▶ [Task to complete]:
Can you convert every line of the rows below into a Markdown table with the columns Number and Text line, numbering the lines in order and leaving out any blank ones?

(Saved entries)
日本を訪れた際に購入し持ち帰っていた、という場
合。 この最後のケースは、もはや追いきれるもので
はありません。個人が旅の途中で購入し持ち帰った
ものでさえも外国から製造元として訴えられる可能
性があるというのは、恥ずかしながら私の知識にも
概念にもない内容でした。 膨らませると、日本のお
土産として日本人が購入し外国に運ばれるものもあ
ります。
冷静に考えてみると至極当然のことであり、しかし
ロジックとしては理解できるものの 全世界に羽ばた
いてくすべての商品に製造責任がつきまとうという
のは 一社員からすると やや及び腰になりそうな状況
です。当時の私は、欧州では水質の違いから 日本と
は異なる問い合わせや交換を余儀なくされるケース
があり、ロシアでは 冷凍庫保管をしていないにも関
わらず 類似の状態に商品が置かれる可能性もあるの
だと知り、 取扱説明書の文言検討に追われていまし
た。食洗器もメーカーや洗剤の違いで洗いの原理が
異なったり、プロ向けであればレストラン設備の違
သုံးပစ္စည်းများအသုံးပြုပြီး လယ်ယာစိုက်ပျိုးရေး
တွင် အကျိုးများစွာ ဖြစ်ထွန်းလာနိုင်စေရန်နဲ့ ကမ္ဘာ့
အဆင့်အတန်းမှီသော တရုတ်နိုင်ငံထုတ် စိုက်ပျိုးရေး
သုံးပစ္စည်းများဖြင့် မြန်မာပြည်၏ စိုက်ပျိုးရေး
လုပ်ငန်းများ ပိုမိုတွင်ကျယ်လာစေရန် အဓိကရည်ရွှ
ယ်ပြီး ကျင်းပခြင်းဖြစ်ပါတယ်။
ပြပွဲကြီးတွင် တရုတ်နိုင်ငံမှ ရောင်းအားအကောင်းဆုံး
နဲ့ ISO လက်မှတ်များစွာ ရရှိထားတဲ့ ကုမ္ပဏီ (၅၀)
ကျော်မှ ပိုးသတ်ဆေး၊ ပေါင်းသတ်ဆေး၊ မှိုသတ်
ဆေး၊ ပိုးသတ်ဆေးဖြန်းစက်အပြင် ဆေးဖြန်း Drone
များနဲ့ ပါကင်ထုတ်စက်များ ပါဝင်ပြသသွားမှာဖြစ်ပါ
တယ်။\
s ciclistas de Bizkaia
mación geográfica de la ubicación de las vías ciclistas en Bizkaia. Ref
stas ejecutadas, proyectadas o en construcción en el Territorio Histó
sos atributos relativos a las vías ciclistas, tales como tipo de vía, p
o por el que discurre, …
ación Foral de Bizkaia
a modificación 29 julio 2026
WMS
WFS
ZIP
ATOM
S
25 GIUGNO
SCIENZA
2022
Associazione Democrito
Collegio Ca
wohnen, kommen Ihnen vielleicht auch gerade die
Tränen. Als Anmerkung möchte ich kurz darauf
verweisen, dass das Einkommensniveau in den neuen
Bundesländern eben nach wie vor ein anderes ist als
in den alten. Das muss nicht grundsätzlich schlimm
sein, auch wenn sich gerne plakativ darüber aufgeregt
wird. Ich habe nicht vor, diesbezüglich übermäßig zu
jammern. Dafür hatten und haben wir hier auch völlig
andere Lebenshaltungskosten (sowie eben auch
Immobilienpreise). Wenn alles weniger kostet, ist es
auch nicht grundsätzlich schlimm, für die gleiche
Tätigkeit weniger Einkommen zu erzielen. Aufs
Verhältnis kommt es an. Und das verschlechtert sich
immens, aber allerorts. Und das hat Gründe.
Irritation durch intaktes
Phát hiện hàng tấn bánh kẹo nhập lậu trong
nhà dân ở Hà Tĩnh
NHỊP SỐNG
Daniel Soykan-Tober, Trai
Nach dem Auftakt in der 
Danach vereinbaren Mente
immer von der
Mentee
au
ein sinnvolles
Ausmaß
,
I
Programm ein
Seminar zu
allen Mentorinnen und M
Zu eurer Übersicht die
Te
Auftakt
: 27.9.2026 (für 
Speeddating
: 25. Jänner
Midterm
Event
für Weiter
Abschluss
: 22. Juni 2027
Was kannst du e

▶ [Solution to this problem]:
| Number | Text line |
|---|---|
| 1 | 日本を訪れた際に購入し持ち帰っていた、という場 |
| 2 | 合。 この最後のケースは、もはや追いきれるもので |
| 3 | はありません。個人が旅の途中で購入し持ち帰った |
| 4 | ものでさえも外国から製造元として訴えられる可能 |
| 5 | 性があるというのは、恥ずかしながら私の知識にも |
| 6 | 概念にもない内容でした。 膨らませると、日本のお |
| 7 | 土産として日本人が購入し外国に運ばれるものもあ |
| 8 | ります。 |
| 9 | 冷静に考えてみると至極当然のことであり、しかし |
| 10 | ロジックとしては理解できるものの 全世界に羽ばた |
| 11 | いてくすべての商品に製造責任がつきまとうという |
| 12 | のは 一社員からすると やや及び腰になりそうな状況 |
| 13 | です。当時の私は、欧州では水質の違いから 日本と |
| 14 | は異なる問い合わせや交換を余儀なくされるケース |
| 15 | があり、ロシアでは 冷凍庫保管をしていないにも関 |
| 16 | わらず 類似の状態に商品が置かれる可能性もあるの |
| 17 | だと知り、 取扱説明書の文言検討に追われていまし |
| 18 | た。食洗器もメーカーや洗剤の違いで洗いの原理が |
| 19 | 異なったり、プロ向けであればレストラン設備の違 |
| 20 | သုံးပစ္စည်းများအသုံးပြုပြီး လယ်ယာစိုက်ပျိုးရေး |
| 21 | တွင် အကျိုးများစွာ ဖြစ်ထွန်းလာနိုင်စေရန်နဲ့ ကမ္ဘာ့ |
| 22 | အဆင့်အတန်းမှီသော တရုတ်နိုင်ငံထုတ် စိုက်ပျိုးရေး |
| 23 | သုံးပစ္စည်းများဖြင့် မြန်မာပြည်၏ စိုက်ပျိုးရေး |
| 24 | လုပ်ငန်းများ ပိုမိုတွင်ကျယ်လာစေရန် အဓိကရည်ရွှ |
| 25 | ယ်ပြီး ကျင်းပခြင်းဖြစ်ပါတယ်။ |
| 26 | ပြပွဲကြီးတွင် တရုတ်နိုင်ငံမှ ရောင်းအားအကောင်းဆုံး |
| 27 | နဲ့ ISO လက်မှတ်များစွာ ရရှိထားတဲ့ ကုမ္ပဏီ (၅၀) |
| 28 | ကျော်မှ ပိုးသတ်ဆေး၊ ပေါင်းသတ်ဆေး၊ မှိုသတ် |
| 29 | ဆေး၊ ပိုးသတ်ဆေးဖြန်းစက်အပြင် ဆေးဖြန်း Drone |
| 30 | များနဲ့ ပါကင်ထုတ်စက်များ ပါဝင်ပြသသွားမှာဖြစ်ပါ |
| 31 | တယ်။\ |
| 32 | s ciclistas de Bizkaia |
| 33 | mación geográfica de la ubicación de las vías ciclistas en Bizkaia. Ref |
| 34 | stas ejecutadas, proyectadas o en construcción en el Territorio Histó |
| 35 | sos atributos relativos a las vías ciclistas, tales como tipo de vía, p |
| 36 | o por el que discurre, … |
| 37 | ación Foral de Bizkaia |
| 38 | a modificación 29 julio 2026 |
| 39 | WMS |
| 40 | WFS |
| 41 | ZIP |
| 42 | ATOM |
| 43 | S |
| 44 | 25 GIUGNO |
| 45 | SCIENZA |
| 46 | 2022 |
| 47 | Associazione Democrito |
| 48 | Collegio Ca |
| 49 | wohnen, kommen Ihnen vielleicht auch gerade die |
| 50 | Tränen. Als Anmerkung möchte ich kurz darauf |
| 51 | verweisen, dass das Einkommensniveau in den neuen |
| 52 | Bundesländern eben nach wie vor ein anderes ist als |
| 53 | in den alten. Das muss nicht grundsätzlich schlimm |
| 54 | sein, auch wenn sich gerne plakativ darüber aufgeregt |
| 55 | wird. Ich habe nicht vor, diesbezüglich übermäßig zu |
| 56 | jammern. Dafür hatten und haben wir hier auch völlig |
| 57 | andere Lebenshaltungskosten (sowie eben auch |
| 58 | Immobilienpreise). Wenn alles weniger kostet, ist es |
| 59 | auch nicht grundsätzlich schlimm, für die gleiche |
| 60 | Tätigkeit weniger Einkommen zu erzielen. Aufs |
| 61 | Verhältnis kommt es an. Und das verschlechtert sich |
| 62 | immens, aber allerorts. Und das hat Gründe. |
| 63 | Irritation durch intaktes |
| 64 | Phát hiện hàng tấn bánh kẹo nhập lậu trong |
| 65 | nhà dân ở Hà Tĩnh |
| 66 | NHỊP SỐNG |
| 67 | Daniel Soykan-Tober, Trai |
| 68 | Nach dem Auftakt in der  |
| 69 | Danach vereinbaren Mente |
| 70 | immer von der |
| 71 | Mentee |
| 72 | au |
| 73 | ein sinnvolles |
| 74 | Ausmaß |
| 75 | , |
| 76 | I |
| 77 | Programm ein |
| 78 | Seminar zu |
| 79 | allen Mentorinnen und M |
| 80 | Zu eurer Übersicht die |
| 81 | Te |
| 82 | Auftakt |
| 83 | : 27.9.2026 (für  |
| 84 | Speeddating |
| 85 | : 25. Jänner |
| 86 | Midterm |
| 87 | Event |
| 88 | für Weiter |
| 89 | Abschluss |
| 90 | : 22. Juni 2027 |
| 91 | Was kannst du e |